• Source information:
##############################

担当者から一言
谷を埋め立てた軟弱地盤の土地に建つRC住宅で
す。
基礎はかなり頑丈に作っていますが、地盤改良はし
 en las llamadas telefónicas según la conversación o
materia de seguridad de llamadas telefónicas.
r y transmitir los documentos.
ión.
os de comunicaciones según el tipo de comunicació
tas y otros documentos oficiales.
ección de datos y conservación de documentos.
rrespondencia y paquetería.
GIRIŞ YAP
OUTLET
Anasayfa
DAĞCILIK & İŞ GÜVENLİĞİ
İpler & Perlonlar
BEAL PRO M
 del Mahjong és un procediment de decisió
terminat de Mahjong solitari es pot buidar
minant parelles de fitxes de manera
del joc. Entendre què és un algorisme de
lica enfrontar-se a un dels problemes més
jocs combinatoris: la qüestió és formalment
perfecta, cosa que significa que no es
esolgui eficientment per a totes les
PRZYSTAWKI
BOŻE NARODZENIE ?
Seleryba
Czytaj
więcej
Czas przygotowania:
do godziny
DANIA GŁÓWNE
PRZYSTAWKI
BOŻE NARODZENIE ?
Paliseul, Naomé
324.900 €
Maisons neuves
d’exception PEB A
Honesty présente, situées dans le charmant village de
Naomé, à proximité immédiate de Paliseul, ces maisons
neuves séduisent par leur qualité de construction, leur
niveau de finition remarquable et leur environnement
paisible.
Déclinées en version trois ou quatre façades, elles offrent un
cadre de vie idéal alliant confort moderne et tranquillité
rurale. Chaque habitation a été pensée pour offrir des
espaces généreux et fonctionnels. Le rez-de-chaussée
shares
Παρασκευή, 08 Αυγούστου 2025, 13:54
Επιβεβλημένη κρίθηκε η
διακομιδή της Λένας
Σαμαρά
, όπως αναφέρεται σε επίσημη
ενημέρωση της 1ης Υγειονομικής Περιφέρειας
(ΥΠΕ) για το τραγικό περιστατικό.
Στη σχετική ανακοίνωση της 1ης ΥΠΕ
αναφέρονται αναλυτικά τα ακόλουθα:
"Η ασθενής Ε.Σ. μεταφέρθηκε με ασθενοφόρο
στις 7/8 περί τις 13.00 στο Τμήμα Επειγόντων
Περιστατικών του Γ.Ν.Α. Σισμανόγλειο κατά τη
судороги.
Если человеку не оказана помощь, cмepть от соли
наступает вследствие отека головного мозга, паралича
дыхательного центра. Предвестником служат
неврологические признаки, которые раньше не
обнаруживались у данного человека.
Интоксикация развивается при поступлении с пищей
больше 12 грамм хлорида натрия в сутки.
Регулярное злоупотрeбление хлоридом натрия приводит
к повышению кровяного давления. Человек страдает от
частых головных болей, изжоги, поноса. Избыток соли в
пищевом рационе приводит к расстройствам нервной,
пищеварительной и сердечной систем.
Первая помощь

##############################

• Task statement: Given the records above, return exactly the lines starting at the line containing "os de comunicaciones" and ending at the line containing "minant parelles de fitxes de manera", including both.

• Your response:
os de comunicaciones según el tipo de comunicació
tas y otros documentos oficiales.
ección de datos y conservación de documentos.
rrespondencia y paquetería.
GIRIŞ YAP
OUTLET
Anasayfa
DAĞCILIK & İŞ GÜVENLİĞİ
İpler & Perlonlar
BEAL PRO M
 del Mahjong és un procediment de decisió
terminat de Mahjong solitari es pot buidar
minant parelles de fitxes de manera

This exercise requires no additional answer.